▸ WORK REQUIRED:
Search the data for the string "Left" and gather each line it is in.

(RECORDED DATA)

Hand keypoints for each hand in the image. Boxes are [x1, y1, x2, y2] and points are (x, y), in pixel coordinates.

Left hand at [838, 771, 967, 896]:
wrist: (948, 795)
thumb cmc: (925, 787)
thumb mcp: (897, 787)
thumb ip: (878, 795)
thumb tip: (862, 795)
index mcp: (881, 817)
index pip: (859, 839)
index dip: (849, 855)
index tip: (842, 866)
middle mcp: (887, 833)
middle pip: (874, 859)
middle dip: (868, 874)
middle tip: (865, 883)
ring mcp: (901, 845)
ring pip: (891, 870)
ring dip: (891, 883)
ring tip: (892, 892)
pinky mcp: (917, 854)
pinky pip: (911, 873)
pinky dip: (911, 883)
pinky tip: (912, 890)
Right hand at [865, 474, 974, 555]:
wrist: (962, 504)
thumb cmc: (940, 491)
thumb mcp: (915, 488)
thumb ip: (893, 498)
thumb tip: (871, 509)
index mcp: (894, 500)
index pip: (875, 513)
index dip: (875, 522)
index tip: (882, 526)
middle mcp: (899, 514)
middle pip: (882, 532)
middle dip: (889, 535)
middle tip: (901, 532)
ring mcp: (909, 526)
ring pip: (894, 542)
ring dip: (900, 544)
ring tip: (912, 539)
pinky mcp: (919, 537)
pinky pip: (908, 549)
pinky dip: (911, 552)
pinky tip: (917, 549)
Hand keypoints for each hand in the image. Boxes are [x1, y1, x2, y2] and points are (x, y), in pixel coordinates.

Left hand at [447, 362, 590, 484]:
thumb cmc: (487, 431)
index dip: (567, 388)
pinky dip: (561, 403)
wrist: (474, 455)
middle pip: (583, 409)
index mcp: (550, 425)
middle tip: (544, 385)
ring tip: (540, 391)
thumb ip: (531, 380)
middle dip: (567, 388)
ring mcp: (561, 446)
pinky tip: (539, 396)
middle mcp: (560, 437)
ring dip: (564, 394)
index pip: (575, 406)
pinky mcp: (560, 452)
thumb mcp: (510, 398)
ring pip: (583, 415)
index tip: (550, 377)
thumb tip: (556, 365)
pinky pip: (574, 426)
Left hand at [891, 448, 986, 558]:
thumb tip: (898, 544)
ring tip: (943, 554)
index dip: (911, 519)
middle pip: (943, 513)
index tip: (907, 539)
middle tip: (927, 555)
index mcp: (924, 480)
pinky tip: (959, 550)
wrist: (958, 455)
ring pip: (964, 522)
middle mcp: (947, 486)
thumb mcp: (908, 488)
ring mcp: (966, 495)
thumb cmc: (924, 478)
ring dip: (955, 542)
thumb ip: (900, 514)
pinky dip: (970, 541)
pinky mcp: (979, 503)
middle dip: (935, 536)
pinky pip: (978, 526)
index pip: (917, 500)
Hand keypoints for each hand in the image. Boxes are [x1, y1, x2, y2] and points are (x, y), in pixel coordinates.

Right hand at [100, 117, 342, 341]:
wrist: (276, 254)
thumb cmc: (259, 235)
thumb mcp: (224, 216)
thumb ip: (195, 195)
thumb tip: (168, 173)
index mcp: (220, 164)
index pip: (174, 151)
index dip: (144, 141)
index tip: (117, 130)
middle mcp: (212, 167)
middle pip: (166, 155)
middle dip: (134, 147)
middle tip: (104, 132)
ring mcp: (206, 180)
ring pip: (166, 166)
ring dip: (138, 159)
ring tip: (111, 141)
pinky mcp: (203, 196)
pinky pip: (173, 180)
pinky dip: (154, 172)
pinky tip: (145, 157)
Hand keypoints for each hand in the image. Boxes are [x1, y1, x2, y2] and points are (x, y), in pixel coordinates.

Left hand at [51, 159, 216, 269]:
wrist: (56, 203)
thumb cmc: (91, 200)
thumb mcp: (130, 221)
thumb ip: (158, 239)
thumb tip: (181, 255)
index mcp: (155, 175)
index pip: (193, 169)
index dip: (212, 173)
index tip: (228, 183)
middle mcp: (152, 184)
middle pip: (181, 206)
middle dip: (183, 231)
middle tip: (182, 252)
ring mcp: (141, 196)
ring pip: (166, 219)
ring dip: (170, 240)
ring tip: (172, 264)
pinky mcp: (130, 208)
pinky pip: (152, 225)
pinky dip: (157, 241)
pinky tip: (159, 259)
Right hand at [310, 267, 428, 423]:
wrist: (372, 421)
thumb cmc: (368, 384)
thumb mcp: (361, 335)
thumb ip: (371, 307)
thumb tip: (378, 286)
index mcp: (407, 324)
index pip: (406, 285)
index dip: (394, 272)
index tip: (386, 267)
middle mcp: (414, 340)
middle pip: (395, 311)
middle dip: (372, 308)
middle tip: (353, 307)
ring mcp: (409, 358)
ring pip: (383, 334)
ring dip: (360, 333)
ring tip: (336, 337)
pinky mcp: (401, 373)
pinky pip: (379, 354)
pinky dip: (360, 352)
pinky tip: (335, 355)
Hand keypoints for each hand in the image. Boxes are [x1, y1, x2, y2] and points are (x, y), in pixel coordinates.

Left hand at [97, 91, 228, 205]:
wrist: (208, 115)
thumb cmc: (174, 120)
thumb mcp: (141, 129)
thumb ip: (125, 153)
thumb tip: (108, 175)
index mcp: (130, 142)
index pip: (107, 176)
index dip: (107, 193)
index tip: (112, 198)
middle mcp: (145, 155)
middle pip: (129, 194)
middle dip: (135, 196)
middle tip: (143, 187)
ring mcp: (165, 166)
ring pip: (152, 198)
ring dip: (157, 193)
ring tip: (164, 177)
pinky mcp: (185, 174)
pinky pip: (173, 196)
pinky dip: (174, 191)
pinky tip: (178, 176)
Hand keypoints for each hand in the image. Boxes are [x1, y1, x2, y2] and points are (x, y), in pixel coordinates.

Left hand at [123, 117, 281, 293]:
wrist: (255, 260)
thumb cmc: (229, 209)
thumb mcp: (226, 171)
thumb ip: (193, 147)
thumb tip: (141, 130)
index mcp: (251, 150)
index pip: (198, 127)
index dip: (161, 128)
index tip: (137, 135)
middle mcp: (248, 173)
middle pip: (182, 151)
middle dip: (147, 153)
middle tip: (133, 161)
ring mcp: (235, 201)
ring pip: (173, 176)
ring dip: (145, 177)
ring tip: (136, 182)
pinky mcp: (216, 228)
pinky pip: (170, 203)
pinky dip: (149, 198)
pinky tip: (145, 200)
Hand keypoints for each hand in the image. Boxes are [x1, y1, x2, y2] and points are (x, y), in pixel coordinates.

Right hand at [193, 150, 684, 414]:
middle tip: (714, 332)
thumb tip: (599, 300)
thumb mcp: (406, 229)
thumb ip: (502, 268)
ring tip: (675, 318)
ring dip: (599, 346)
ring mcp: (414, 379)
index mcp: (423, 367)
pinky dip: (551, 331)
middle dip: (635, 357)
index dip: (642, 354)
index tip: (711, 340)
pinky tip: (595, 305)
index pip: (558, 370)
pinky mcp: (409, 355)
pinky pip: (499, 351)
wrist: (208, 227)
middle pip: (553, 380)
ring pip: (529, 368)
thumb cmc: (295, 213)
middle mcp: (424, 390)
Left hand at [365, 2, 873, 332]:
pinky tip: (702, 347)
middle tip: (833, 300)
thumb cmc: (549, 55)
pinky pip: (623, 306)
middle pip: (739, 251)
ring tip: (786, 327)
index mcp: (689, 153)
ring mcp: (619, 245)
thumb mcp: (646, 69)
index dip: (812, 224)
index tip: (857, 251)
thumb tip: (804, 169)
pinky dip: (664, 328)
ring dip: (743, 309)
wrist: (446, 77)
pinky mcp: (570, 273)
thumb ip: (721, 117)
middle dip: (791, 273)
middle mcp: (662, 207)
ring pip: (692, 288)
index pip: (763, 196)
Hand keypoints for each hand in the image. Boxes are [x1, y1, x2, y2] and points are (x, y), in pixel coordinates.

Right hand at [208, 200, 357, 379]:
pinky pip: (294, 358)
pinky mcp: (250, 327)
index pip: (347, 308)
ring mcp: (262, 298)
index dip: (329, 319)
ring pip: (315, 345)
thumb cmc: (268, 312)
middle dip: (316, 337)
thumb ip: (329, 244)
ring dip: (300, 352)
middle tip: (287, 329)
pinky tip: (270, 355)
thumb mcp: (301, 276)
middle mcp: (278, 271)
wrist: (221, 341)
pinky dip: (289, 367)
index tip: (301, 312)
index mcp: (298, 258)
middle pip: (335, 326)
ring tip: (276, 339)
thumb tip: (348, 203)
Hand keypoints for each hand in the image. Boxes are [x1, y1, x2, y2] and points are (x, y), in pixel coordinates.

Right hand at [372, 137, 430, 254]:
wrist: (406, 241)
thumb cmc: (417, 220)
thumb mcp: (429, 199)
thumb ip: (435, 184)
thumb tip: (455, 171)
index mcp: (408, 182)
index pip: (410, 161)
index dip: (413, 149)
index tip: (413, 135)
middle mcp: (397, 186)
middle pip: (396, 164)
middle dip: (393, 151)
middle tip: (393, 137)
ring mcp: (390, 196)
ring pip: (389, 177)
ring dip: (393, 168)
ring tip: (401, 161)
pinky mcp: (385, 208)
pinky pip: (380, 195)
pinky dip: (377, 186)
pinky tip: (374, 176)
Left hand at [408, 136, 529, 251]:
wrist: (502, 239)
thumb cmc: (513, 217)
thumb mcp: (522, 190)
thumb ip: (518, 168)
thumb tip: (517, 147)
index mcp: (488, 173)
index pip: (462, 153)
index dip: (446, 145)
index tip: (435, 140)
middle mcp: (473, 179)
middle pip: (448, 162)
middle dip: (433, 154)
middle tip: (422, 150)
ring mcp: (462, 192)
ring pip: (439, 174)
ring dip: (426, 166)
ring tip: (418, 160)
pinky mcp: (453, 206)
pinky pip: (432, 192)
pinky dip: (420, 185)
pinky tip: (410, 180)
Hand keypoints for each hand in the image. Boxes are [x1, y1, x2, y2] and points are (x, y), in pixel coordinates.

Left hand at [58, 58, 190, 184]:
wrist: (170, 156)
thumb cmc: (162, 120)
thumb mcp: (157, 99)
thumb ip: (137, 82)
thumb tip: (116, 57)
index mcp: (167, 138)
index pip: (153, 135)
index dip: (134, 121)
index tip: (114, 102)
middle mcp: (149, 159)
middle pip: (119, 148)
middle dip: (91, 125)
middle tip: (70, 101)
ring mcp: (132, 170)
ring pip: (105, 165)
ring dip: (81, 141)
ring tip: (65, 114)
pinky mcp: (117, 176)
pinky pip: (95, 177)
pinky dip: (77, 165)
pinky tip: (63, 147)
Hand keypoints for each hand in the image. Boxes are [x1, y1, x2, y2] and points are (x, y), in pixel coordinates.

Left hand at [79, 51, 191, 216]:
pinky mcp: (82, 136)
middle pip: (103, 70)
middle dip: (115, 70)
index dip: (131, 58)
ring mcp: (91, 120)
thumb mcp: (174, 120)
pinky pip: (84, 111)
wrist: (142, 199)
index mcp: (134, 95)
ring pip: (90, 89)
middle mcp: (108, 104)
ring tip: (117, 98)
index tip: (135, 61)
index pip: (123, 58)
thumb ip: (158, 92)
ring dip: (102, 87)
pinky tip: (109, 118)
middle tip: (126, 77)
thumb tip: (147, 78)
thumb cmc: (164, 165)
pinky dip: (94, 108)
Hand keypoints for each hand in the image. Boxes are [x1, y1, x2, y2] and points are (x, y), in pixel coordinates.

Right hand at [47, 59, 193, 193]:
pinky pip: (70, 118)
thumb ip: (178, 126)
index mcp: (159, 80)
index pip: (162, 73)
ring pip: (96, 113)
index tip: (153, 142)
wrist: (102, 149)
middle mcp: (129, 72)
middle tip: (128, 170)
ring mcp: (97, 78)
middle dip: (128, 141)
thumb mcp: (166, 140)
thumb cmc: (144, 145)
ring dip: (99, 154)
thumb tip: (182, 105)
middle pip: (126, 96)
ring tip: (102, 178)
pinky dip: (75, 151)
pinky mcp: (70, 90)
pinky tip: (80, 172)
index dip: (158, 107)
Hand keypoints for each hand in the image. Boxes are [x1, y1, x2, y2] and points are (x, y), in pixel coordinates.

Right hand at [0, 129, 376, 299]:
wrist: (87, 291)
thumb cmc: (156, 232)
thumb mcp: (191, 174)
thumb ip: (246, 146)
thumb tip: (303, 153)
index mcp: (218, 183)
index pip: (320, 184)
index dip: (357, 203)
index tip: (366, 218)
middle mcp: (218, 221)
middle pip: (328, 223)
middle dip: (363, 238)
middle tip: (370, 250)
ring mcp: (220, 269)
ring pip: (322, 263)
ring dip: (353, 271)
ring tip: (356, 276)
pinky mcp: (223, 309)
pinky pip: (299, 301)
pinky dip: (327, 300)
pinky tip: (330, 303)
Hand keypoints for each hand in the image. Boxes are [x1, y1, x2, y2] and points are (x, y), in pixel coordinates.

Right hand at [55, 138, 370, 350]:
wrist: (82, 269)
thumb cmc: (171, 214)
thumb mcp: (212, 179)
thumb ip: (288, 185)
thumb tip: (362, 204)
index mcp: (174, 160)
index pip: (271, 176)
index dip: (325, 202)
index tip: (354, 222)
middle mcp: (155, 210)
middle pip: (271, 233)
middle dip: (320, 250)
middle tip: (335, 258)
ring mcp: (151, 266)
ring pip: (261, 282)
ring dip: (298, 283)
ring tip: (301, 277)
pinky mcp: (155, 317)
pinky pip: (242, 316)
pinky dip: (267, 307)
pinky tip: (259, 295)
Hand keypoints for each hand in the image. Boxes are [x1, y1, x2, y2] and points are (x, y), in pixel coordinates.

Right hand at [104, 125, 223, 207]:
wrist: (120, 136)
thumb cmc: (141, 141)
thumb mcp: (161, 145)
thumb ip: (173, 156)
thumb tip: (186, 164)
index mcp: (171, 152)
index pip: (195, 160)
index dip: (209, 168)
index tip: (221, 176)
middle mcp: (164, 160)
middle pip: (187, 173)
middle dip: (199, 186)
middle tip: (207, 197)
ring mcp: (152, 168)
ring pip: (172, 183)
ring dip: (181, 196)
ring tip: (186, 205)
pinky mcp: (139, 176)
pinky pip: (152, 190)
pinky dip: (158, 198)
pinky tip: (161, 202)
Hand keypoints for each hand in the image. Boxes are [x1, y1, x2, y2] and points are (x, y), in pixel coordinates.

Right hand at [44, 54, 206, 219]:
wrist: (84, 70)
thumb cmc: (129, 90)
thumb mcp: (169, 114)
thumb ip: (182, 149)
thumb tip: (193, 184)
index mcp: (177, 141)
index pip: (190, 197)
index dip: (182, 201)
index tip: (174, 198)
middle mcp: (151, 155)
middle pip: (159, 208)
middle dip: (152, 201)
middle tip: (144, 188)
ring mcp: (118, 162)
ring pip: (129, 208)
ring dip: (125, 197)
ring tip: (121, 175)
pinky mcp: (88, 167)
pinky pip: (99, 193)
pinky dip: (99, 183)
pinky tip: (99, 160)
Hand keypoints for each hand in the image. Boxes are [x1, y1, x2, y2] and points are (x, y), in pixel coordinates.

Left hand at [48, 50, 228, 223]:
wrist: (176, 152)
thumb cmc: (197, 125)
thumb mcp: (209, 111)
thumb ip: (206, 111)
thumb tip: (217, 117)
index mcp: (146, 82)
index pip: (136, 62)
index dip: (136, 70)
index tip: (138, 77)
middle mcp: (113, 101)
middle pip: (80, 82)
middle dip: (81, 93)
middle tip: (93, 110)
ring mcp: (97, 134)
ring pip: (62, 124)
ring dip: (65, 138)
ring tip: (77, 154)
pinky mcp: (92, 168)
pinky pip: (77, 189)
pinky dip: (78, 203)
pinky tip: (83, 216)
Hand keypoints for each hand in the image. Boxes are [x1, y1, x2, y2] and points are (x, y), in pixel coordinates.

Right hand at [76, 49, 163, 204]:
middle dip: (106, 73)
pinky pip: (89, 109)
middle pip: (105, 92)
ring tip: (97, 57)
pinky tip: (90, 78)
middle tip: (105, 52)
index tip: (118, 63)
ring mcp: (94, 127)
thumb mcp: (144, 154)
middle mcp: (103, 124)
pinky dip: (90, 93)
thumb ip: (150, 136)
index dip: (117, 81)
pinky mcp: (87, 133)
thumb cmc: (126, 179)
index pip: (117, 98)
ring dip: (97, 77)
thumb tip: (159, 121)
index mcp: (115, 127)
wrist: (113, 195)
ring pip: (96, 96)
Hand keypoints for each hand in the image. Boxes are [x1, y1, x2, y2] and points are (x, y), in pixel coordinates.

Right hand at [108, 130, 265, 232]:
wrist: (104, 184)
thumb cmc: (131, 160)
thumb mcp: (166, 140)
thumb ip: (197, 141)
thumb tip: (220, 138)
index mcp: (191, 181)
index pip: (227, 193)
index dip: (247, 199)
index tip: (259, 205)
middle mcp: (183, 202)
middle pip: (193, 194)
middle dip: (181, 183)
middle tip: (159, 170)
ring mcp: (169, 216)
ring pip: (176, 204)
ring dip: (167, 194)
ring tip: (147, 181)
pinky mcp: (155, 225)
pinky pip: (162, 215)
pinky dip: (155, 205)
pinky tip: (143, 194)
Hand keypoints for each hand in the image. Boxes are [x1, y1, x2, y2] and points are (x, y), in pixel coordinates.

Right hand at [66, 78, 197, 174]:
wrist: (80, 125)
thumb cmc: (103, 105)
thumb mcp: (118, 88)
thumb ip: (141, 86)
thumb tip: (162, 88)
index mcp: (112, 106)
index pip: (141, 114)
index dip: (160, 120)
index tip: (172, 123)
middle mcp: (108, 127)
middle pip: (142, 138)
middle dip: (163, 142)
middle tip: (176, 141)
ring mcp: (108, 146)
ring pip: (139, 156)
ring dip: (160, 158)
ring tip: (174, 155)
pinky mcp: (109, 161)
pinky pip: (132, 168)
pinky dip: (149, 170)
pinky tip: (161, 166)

(End RECORDED DATA)

▸ TASK ANSWER:
Left hand at [838, 771, 967, 896]:
Left hand at [447, 362, 590, 484]:
Left hand at [891, 448, 986, 558]:
Left hand at [51, 159, 216, 269]:
Left hand at [97, 91, 228, 205]:
Left hand at [123, 117, 281, 293]:
Left hand at [365, 2, 873, 332]:
Left hand at [408, 136, 529, 251]:
Left hand at [58, 58, 190, 184]:
Left hand at [79, 51, 191, 216]:
Left hand at [48, 50, 228, 223]:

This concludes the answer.